Partition of not-so-distinguishable objects into indistinguishable bins Every textbook on combinatorics seems to deal with either totally indistinguishable objects and bins, or completely distinguishable objects and bins. What I have is something in between: objects are of $t$ types, there are $a_i$ objects of type $i$, and there are $k$ indistinguishable bins. How many partitions are there? Is there any theory that deals with this kind of situations? Thanks.
 A: The concept you need to have in your toolkit is multiset, where the container can hold more than one of the same object "type".  By contrast a set can only contain "distinct" objects, so if two objects of the same type are indistinguishable, a set will only represent either holding one of those or none of those.  The multiset can represent holding multiple of the same object.
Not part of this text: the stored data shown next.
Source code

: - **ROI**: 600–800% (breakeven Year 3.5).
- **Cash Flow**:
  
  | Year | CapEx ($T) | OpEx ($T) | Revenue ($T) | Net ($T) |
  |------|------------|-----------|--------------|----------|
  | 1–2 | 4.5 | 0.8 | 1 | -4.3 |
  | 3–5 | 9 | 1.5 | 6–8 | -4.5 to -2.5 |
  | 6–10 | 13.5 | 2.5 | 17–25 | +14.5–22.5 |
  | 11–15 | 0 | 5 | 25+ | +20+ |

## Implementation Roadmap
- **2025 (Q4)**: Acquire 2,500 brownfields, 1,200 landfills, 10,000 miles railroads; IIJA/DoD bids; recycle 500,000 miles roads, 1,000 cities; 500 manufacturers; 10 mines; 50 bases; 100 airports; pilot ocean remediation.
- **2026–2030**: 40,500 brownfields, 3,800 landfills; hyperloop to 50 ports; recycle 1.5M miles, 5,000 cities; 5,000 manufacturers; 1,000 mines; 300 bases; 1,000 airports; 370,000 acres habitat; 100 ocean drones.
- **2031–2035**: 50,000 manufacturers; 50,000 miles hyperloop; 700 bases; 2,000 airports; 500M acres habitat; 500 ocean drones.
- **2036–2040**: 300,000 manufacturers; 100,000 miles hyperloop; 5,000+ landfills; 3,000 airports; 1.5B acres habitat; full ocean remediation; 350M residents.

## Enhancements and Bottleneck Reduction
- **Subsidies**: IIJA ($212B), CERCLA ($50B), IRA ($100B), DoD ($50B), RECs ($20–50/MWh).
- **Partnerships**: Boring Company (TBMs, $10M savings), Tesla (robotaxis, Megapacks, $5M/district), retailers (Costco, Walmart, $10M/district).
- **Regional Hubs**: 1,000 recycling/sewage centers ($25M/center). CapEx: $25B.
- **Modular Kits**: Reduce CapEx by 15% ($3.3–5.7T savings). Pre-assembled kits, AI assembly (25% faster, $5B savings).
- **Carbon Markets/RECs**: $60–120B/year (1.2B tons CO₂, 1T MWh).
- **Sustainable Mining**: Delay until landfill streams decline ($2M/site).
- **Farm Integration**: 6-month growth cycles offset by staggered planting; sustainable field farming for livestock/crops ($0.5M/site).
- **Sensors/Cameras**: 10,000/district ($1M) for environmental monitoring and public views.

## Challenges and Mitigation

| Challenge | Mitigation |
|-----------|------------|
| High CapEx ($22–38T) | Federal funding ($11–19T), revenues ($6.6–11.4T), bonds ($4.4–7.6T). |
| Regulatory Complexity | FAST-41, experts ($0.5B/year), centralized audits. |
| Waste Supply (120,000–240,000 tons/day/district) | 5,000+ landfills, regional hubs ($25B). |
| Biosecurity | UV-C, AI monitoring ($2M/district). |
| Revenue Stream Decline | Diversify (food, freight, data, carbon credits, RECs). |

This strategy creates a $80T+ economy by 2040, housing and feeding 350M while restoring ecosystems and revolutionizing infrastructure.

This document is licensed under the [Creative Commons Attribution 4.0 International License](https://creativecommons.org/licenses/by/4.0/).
In Question posed above, you are asking how to partition a multiset of $t$ object types, with combined multiplicities:
$$ a_1 + a_2 + \ldots + a_t = N $$
into $k$ (or fewer if some may be empty) multisets.
The solutions can be represented as $k\times t$ matrices of nonnegative integers, where the $k$ rows correspond to bins and the $t$ columns correspond to the object types, with the $i,j$ entry counting how many objects of type $j$ there are in bin $i$.  The column sums of solutions are prescribed, with the $j$th column totaling $a_j$.  The order of the rows is "unimportant" in the sense that two matrices differing only by a permutation of rows are consider the "same" solution (an equivalence).  Each row then describes the contents of the multiset corresponding to a bin.
A good start is to list all solutions with the bins/rows distinct, and then reduce the list by identifying solutions that are the same up to a permutation of those bins/rows.  Often this is best done by imposing an order on the bins/multisets, e.g. sorting them in lexicographic order.  This reduction can be done "on the fly" as solutions are generated, by checking if a solution has an equivalent by permutation that reduces its lexicographic order.
There are more sophisticated reductions that can be done for simply counting solutions, that involve dynamic programming.
A: Try this approach: 
Calculate how many ways to place the balls in a straight line, then calculate how many ways to divide these balls into $k$ groups $ie.$ the number of ways to place $k-1$ sticks between the balls which we sorted in a straight line.